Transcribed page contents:
Segment Open

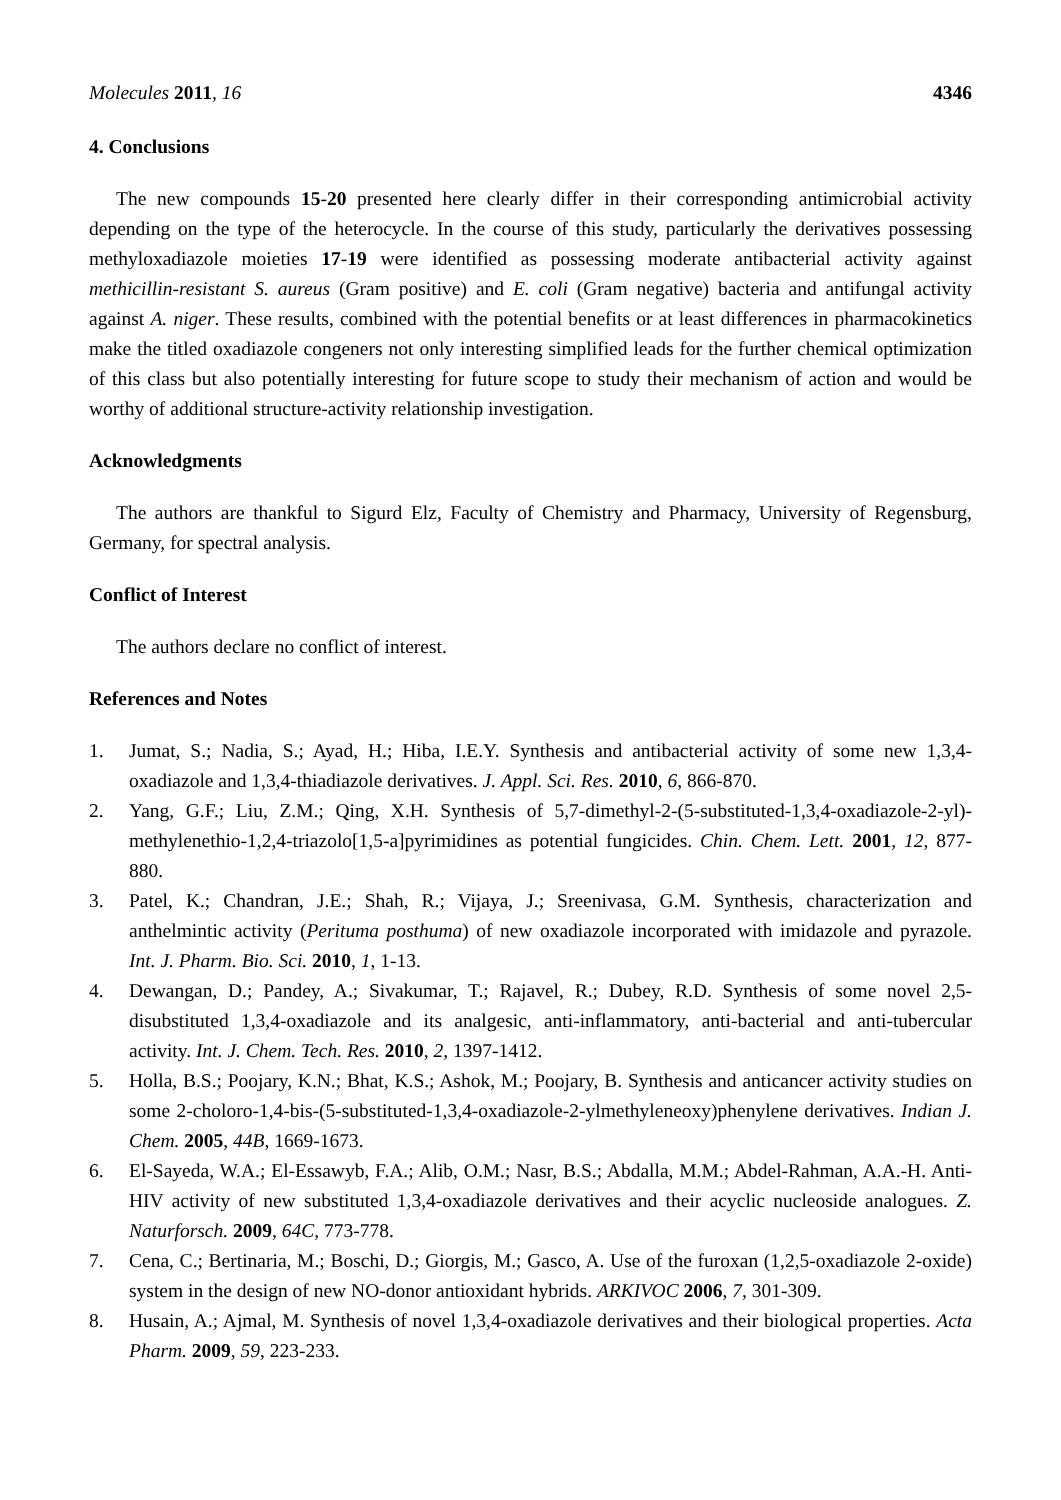Molecules 2011, 16 4346
4. Conclusions
The new compounds 15-20 presented here clearly differ in their corresponding antimicrobial activity depending on the type of the heterocycle. In the course of this study, particularly the derivatives possessing methyloxadiazole moieties 17-19 were identified as possessing moderate antibacterial activity against methicillin-resistant S. aureus (Gram positive) and E. coli (Gram negative) bacteria and antifungal activity against A. niger. These results, combined with the potential benefits or at least differences in pharmacokinetics make the titled oxadiazole congeners not only interesting simplified leads for the further chemical optimization of this class but also potentially interesting for future scope to study their mechanism of action and would be worthy of additional structure-activity relationship investigation.
Acknowledgments
The authors are thankful to Sigurd Elz, Faculty of Chemistry and Pharmacy, University of Regensburg, Germany, for spectral analysis.
Conflict of Interest
The authors declare no conflict of interest.
References and Notes
1. Jumat, S.; Nadia, S.; Ayad, H.; Hiba, I.E.Y. Synthesis and antibacterial activity of some new 1,3,4-oxadiazole and 1,3,4-thiadiazole derivatives. J. Appl. Sci. Res. 2010, 6, 866-870.
2. Yang, G.F.; Liu, Z.M.; Qing, X.H. Synthesis of 5,7-dimethyl-2-(5-substituted-1,3,4-oxadiazole-2-yl)-methylenethio-1,2,4-triazolo[1,5-a]pyrimidines as potential fungicides. Chin. Chem. Lett. 2001, 12, 877-880.
3. Patel, K.; Chandran, J.E.; Shah, R.; Vijaya, J.; Sreenivasa, G.M. Synthesis, characterization and anthelmintic activity (Perituma posthuma) of new oxadiazole incorporated with imidazole and pyrazole. Int. J. Pharm. Bio. Sci. 2010, 1, 1-13.
4. Dewangan, D.; Pandey, A.; Sivakumar, T.; Rajavel, R.; Dubey, R.D. Synthesis of some novel 2,5- disubstituted 1,3,4-oxadiazole and its analgesic, anti-inflammatory, anti-bacterial and anti-tubercular activity. Int. J. Chem. Tech. Res. 2010, 2, 1397-1412.
5. Holla, B.S.; Poojary, K.N.; Bhat, K.S.; Ashok, M.; Poojary, B. Synthesis and anticancer activity studies on some 2-choloro-1,4-bis-(5-substituted-1,3,4-oxadiazole-2-ylmethyleneoxy)phenylene derivatives. Indian J. Chem. 2005, 44B, 1669-1673.
6. El-Sayeda, W.A.; El-Essawyb, F.A.; Alib, O.M.; Nasr, B.S.; Abdalla, M.M.; Abdel-Rahman, A.A.-H. Anti-HIV activity of new substituted 1,3,4-oxadiazole derivatives and their acyclic nucleoside analogues. Z. Naturforsch. 2009, 64C, 773-778.
7. Cena, C.; Bertinaria, M.; Boschi, D.; Giorgis, M.; Gasco, A. Use of the furoxan (1,2,5-oxadiazole 2-oxide) system in the design of new NO-donor antioxidant hybrids. ARKIVOC 2006, 7, 301-309.
8. Husain, A.; Ajmal, M. Synthesis of novel 1,3,4-oxadiazole derivatives and their biological properties. Acta Pharm. 2009, 59, 223-233.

Segment Closed

An exact copy of the lines above, from the one containing "References and Notes" down to the one containing "4. Dewangan, D.;" and including both, is the whole answer; retype it and nothing else.

_EXERCISE OUTPUT_.
References and Notes
1. Jumat, S.; Nadia, S.; Ayad, H.; Hiba, I.E.Y. Synthesis and antibacterial activity of some new 1,3,4-oxadiazole and 1,3,4-thiadiazole derivatives. J. Appl. Sci. Res. 2010, 6, 866-870.
2. Yang, G.F.; Liu, Z.M.; Qing, X.H. Synthesis of 5,7-dimethyl-2-(5-substituted-1,3,4-oxadiazole-2-yl)-methylenethio-1,2,4-triazolo[1,5-a]pyrimidines as potential fungicides. Chin. Chem. Lett. 2001, 12, 877-880.
3. Patel, K.; Chandran, J.E.; Shah, R.; Vijaya, J.; Sreenivasa, G.M. Synthesis, characterization and anthelmintic activity (Perituma posthuma) of new oxadiazole incorporated with imidazole and pyrazole. Int. J. Pharm. Bio. Sci. 2010, 1, 1-13.
4. Dewangan, D.; Pandey, A.; Sivakumar, T.; Rajavel, R.; Dubey, R.D. Synthesis of some novel 2,5- disubstituted 1,3,4-oxadiazole and its analgesic, anti-inflammatory, anti-bacterial and anti-tubercular activity. Int. J. Chem. Tech. Res. 2010, 2, 1397-1412.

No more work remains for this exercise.